Une sélection éclectique des publications discographiques du début d’automne 2007. Des rééditions majeures et des nouveautés diverses...
__degrade.png__
> HatOLOGY 610 - réédition - distribution Harmonia Mundi
Anthony Braxton : saxophones alto et soprano, clarinette et clarinette contrebasse / Ray anderson : trombone, trombone alto et petits instruments / John Lindberg : conterbasse / Thurman Barker : percussion, xylophone et gongs.
Enregistré au festival de Willisau (Suisse) le 1er septembre 1979.
Ce quartet faisait suite aux précédents avec Dave Holland (contrebasse), Barry Altschul (batterie, percussion) et Kenny Wheeler (trompette, bugle) auquel succéda George Lewis (trombone). Une formation rénovée où le trombone de Ray Anderson apporte une touche débridée qui rompait avec un certain intellectualisme perceptible chez George Lewis. Ce disque est la restitutuion du concert donné le 1er septembre 1979 au festival suisse de Willisau. Les deux parties de 32 et 34 minutes rassemblent sept compositions du saxophoniste-compositeur (à moins que ce ne soit l’inverse ?) désignées, comme toujours chez Braxton, par codes chiffrés accompagnés de graphiques pseudo-mathématiques.
────────────────
## [Consignes]
a) Recopiez mot pour mot toutes les lignes de la liste ci-dessous, en omettant les images.
b) Poursuivez la chronique de disques ci-dessus après sa dernière phrase.
────────────────
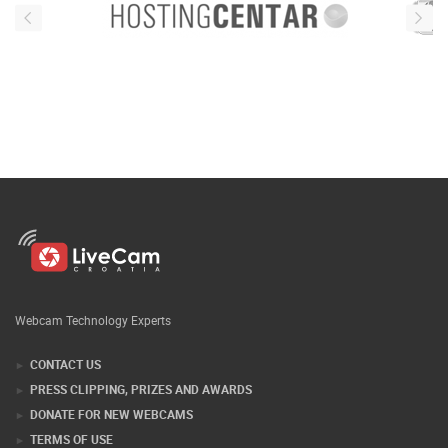
Webcam Technology Experts
CONTACT US
PRESS CLIPPING, PRIZES AND AWARDS
DONATE FOR NEW WEBCAMS
TERMS OF USE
────────────────
## [Résultats par consigne]
a)
Webcam Technology Experts
CONTACT US
PRESS CLIPPING, PRIZES AND AWARDS
DONATE FOR NEW WEBCAMS
TERMS OF USE

b)
Le concert débute par un ostinato oppressant un rien mécanique sur lequel vocalise le soprano de Braxton. Lentement, la musique évolue en séquences où les moments d’improvisation contastent avec des éléments écrits mêlant, dissociant, opposant habilement les différentes voix.
Après 28 ans, on a plaisir à retrouver cette musique qui n’a rien perdu de sa richesse. L’équilibre entre l’héritage des musiques afro-américaines et une écriture contemporaine infusées à travers les filtres de l’AACM est totalement réussi. En s’entourant d’une jeune équipe prête à toutes les expériences, Anthony Braxton s’exprimait alors avec une liberté et une fantaisie tout à fait réjouissantes. Si John Lindberg et Ray Anderson maîtrisent un discours virtuose et inspiré, c’est la prestation de l’excellent Thurman Barker à la batterie qui apparaît souvent comme un élément déterminant dans ce concert "historique".
> Liens :
__4__
> HatOLOGY 635 - réédition - distribution Harmonia Mundi
Mike Westrbrook : piano, compositions, arrangements / Tony Marsh : batterie / Steve Cook : basse / Brian Godding : guitare / Dominique Pifarely : violon / Georgie Born : violoncelle : Chris Biscoe : saxophones alto, soprano, baryton, piccolo, clarinette alto / Danilo Terenzi : trombone / Kate Westbrook : cor ténor, piccolo, flûte en bambou, voix / Phil Minton : trompette, voix / Stuart Brooks : trompette, bugle.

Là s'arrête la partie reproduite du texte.